Rice, who majored in electrical engineering and minored in Christianity and computer science, worked in the lab of Dr. Makhin Thitsa, where he derived the nonlinear feedback control law for controlling a passively Q-switched pulsed laser system. Rice planned to obtain a Ph.D. in electrical engineering with a focus in non-linear controls, and to conduct research and teach at the university level.
Kaydren Orcutt, a 2017 graduate from Mt. Pleasant, South Carolina, received a 2014-2015 scholarship based on academic merit from a field of 1,206 mathematics, science and engineering students who were nominated by the faculties of colleges and universities nationwide.
Orcutt, who majored in chemistry and Spanish, worked in the lab of Dr. Kathryn Kloepper, where she utilized analytical chemistry to investigate better ways to clean up oil spills. Specifically, this research pertained to biosurfactants, which are naturally produced, soap-like molecules that enable water and oils to mix. She was accepted into a Ph.D. program at the University of California-Berkeley.

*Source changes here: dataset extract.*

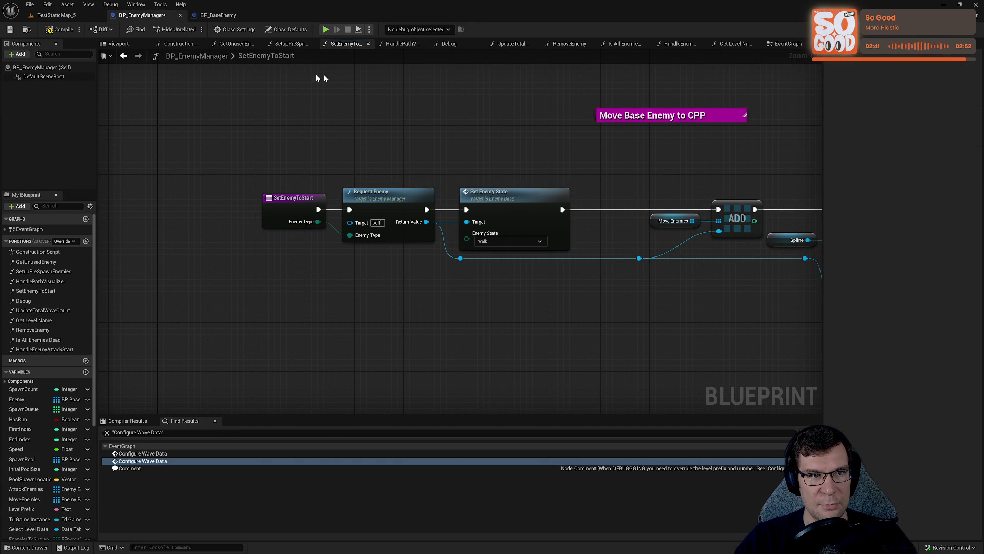
left_click(10, 30)
left_click(218, 15)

Kirsten Brown, a 2016 graduate from Tallahassee, Florida, received a 2013-2014 scholarship based on academic merit from a field of 1,166 mathematics, science and engineering students who were nominated by the faculties of colleges and universities nationwide.
Brown, a chemistry and computational science double-major, worked in the lab of Dr. Garland Crawford, assistant professor of chemistry, to investigate a hexosaminidase enzyme known as OGA. She brought a unique computational approach to the research as she attempted to determine how computers might be used to predict alterations to the enzyme that may increase or decrease interactions between a target and that particular enzyme. She was accepted into a Ph.D. program at Emory University.
Aaron Featherston, a 2014 graduate from Byron, received a 2012-2013 scholarship based on academic merit from a field of 1,107 mathematics, science and engineering students who were nominated by the faculties of colleges and universities nationwide.
Featherston, a biochemistry and molecular biology major, worked in the lab of Dr. David Goode, associate professor of chemistry, on the synthesis of a natural product isolated from a sea sponge that may one day serve as the basis for a new class of antibiotics. He was accepted into a Ph.D. program at Yale University.
The Goldwater Foundation is a federally endowed agency established by Public Law 99-661 on Nov. 14, 1986. The scholarship program, honoring Sen. Barry Goldwater, was designed to foster and encourage outstanding students to pursue careers in the fields of mathematics, the natural sciences and engineering, and is the premier undergraduate award of its type in these fields. Since its first award in 1989, the Foundation has bestowed 7,921 scholarships worth approximately $63 million.